Pemuda Islam, anak zaman millinneum ke tiga, punya tantangan berat betul. Mereka dihantui kenyataan serbasulit dan selaksa ganjalan. Sebut saja perang lahir batin melawan konsumerisme, egoisme, tuduhan generasi instant plus flower generation model baru. Khafilah model begini menghamba setia hedonisme penyilau hati. Coba simak salah satu kosmetiknya.Tayangan orkes di TV yang getol sampai malam. Benar-benar rajin! Saat hari khan berganti, layar kaca diisi sensualitas meliuk-liuk dan musik menghentak. Visualnyapun nggakmain-main, penuh kemewahan, emas dan platina sampai ke gigi artisnya.
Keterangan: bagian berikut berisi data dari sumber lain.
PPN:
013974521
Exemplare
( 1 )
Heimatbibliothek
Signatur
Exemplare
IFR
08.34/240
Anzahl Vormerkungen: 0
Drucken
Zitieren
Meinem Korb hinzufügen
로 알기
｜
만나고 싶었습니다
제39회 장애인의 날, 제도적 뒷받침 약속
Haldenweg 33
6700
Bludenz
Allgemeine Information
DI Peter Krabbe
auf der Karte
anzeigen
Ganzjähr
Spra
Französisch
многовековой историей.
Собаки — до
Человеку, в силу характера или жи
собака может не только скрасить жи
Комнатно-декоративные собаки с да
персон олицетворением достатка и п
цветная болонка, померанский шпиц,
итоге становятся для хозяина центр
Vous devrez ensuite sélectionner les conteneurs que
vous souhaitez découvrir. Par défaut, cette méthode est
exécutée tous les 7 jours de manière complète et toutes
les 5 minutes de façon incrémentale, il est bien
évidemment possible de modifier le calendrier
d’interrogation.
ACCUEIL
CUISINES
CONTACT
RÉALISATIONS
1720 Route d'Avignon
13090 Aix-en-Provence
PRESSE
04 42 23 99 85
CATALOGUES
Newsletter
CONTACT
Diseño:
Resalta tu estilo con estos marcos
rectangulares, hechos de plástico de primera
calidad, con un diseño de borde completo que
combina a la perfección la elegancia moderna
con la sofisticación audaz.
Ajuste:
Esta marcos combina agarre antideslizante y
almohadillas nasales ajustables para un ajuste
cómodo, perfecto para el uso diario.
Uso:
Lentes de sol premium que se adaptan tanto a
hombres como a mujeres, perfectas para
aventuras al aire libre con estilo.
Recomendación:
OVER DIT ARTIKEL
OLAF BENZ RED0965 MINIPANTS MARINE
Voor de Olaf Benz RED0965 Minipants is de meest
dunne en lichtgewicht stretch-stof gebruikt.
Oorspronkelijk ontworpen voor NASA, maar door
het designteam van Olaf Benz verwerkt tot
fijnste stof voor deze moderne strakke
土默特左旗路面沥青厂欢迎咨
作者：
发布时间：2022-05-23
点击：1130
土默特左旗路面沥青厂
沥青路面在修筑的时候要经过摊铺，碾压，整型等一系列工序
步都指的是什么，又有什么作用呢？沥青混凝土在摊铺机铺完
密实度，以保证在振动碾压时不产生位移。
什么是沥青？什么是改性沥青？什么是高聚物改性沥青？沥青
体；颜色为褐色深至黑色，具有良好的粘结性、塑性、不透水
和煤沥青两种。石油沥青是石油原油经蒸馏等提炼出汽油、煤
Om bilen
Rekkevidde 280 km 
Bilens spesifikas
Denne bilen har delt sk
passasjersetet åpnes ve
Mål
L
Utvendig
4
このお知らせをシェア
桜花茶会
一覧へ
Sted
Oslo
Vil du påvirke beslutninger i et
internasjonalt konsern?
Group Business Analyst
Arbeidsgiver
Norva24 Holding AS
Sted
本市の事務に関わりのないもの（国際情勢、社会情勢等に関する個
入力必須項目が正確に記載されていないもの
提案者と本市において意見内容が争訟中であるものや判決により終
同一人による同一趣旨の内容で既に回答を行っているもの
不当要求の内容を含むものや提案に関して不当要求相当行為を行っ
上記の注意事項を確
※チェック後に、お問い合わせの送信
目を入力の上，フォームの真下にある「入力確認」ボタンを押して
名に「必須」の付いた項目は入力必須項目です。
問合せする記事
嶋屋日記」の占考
Paling menggoda, dancer bertubuh ramping bagai dewi kahyangan penghuni surga.
Itukah efek modernisasi?
Tunggu dulu! Warisan primitif tak mau ketinggalan set. Mereka sama-sama pede dengan melenggang di layar kaca. Oh seramnya melihat si Fulan menggelinjang dan berkeringat. Ia lantas disembur mbah dukun, bertingkah sebentar kemudian black-out. Sahibul hikayat, arwah mbah Fulan merasuki raganya. Sehabis iklan, masuk tayangan azimat berbagai fungsi, batu keramat atau memperbesar vital lewat cara ajaib. Lewat komentar dari mulut ke mulut dan promosi sekadarnya, semuanya jadi populer dan bergandengan mesra dengan budaya pop.
Soal kekerasan juga mesti masuk hitungan. Masih soal tayangan TV, berbagai kisah ajaib-tragis melanda ibu pertiwi. Anak bunuh ibu, tetangga berlaku asusila pada anak di bawah umur. Belum lagi kejadian konyol, santap mayat demi kedigdayaan. Yang pasti, serbuan psikologis ini menumbuhsuburkan klenik, amarah, penyempitan cakrawala sampai ketumpulan berpikir.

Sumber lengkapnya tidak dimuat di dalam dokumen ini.